A man who wasn't among those charged brought up the idea of going to Somalia to fight Ethiopian troops, a historic enemy, after they'd been invited into the country by the Transitional Federal Government to help restore order. Somalia had been in a state of civil war since 1991.

He said he traveled with co-defendant Ahmed Ali Omar from Minneapolis to Dubai, where they were joined by two other Minnesotans. They all traveled to Djibouti and then on to Somalia's capital of Mogadishu, and on to the town of Marka, where they stayed nearly three months in a "safehouse" run by a woman known as "Umma Shabab," or "Mother of Shabab."

That's when Isse said he realized he was joining Al-Shabab, a group that has been designated a terrorist organization by the U.S. government.

"In Minnesota I knew the name, but at this point, I'm learning more at every step," Isse said.

He said the recruits were told to give themselves nicknames for security reasons, and to turn in travel documents such as passports and immigration papers.
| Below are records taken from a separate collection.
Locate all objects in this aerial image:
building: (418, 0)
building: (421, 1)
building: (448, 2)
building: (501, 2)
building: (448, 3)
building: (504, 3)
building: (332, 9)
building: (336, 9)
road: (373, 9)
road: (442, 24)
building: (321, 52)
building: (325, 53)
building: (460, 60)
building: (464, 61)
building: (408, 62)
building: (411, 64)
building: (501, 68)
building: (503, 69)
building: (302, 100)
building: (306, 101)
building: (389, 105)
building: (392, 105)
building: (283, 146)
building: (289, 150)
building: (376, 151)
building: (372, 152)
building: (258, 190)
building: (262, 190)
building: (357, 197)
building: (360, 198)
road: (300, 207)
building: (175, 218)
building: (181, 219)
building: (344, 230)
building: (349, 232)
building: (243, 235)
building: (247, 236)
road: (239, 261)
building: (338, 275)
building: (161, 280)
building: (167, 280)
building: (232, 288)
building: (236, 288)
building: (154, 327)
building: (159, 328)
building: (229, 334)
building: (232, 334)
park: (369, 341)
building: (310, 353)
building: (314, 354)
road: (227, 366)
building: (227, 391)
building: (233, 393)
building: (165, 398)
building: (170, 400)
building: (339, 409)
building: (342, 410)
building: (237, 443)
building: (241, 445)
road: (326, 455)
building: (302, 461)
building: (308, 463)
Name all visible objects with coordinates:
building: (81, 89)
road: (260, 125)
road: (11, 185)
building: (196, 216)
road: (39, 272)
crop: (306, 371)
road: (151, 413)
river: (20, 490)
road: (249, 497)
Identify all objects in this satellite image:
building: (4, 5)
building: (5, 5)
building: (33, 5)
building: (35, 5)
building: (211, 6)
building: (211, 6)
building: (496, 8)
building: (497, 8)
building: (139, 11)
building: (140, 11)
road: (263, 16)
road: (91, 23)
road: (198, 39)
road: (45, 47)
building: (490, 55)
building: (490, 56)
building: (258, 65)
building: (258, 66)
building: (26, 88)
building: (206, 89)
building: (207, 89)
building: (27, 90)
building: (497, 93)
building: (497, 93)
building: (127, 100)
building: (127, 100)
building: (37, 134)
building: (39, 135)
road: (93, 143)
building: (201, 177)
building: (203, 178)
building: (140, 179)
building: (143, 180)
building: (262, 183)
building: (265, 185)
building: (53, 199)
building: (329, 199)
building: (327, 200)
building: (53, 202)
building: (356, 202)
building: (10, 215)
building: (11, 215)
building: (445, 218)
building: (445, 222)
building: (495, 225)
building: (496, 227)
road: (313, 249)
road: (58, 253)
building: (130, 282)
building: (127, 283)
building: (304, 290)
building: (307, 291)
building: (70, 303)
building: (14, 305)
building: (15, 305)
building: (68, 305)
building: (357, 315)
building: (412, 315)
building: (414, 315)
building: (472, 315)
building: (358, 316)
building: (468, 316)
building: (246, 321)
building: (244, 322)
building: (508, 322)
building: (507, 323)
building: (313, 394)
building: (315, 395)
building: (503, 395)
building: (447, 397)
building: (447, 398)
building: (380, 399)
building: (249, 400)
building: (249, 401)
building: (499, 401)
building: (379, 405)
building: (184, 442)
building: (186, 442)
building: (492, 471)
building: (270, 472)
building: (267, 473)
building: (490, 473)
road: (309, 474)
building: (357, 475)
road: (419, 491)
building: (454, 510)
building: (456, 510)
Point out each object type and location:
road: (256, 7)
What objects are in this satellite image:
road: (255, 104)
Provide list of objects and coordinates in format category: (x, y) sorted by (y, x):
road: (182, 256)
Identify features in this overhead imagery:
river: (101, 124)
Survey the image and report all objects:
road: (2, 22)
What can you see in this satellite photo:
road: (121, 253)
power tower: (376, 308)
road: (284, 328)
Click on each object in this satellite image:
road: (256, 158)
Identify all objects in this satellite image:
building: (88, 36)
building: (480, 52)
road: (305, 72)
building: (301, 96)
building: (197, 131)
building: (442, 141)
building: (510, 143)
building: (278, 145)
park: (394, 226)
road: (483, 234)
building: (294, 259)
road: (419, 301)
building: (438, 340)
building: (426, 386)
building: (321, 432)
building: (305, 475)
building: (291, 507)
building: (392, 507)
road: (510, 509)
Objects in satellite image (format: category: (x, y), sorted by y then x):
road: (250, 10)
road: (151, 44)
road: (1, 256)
The men were taught to disassemble AK-47 assault rifles and belt-fed machine guns and learned about rocket-propelled grenade launchers, he said.

Isse said Omar also stayed at the house for more than a week but he didn't know if he handled any weaponry. Isse eventually headed south to help build an Al-Shabab training camp. He said he left after a week to accompany his friend Salah Osman Ahmed to get treatment for a rash. Isse eventually made his way back to the U.S.

He said Shirwa Mohamud Ahmed, another Minnesotan, also tried to leave but was denied his travel documents and was told to return to training. He died in a suicide bombing.

Two other Minnesota men who went to Somalia in 2007 to fight for Al-Shabab have also pleaded guilty to terror-related charges and are expected to testify in Omar's trial. Salah Osman Ahmed is expected to be on the stand Friday.

Defense attorneys have maintained Omar is not guilty and say he was not even a member of Al-Shabab, much less a planner for a covert pipeline of money and men to Somalia.

Isse testified that Omar, whom he knew as "Sharif," gave his traveling partner "pocket money" before they left for Somalia. "Sharif, he handed like $500 to Ahmed. It was like $100 bills," Isse said. "He basically said, 'Good luck on the trip and if you need anything, just call me.'"

Prosecutors played excerpts of wiretap recordings between Isse and Omar that took place in early November 2008, as a handful of other Minnesota men were departing for Somalia. By that point, Isse was already back in Seattle.

According to a transcript of the conversation, Omar says he's planning on leaving Minneapolis as soon as possible. He says an Abubakar teacher named "Sadiiq" had just approached him at the mosque and asked how long he was going to "stay with us."

Omar says Sadiiq told him, "The city [is] in [an] uproar -- that is what we will see if you stay."

If he remains in the city when all the youth leave, Omar says, "they are coming flashing."

Isse said he had no idea what that meant, but prosecutors have said it means that police are closing in.

Omar left for a religious pilgrimage to Saudi Arabia on Jan. 22, 2008. On his return, he applied for political asylum in the Netherlands, where he was later arrested at U.S. request.

Mohamud Guled, executive director of Abubakar, said he wasn't familiar with a teacher named Sadiiq and didn't respond to related questions.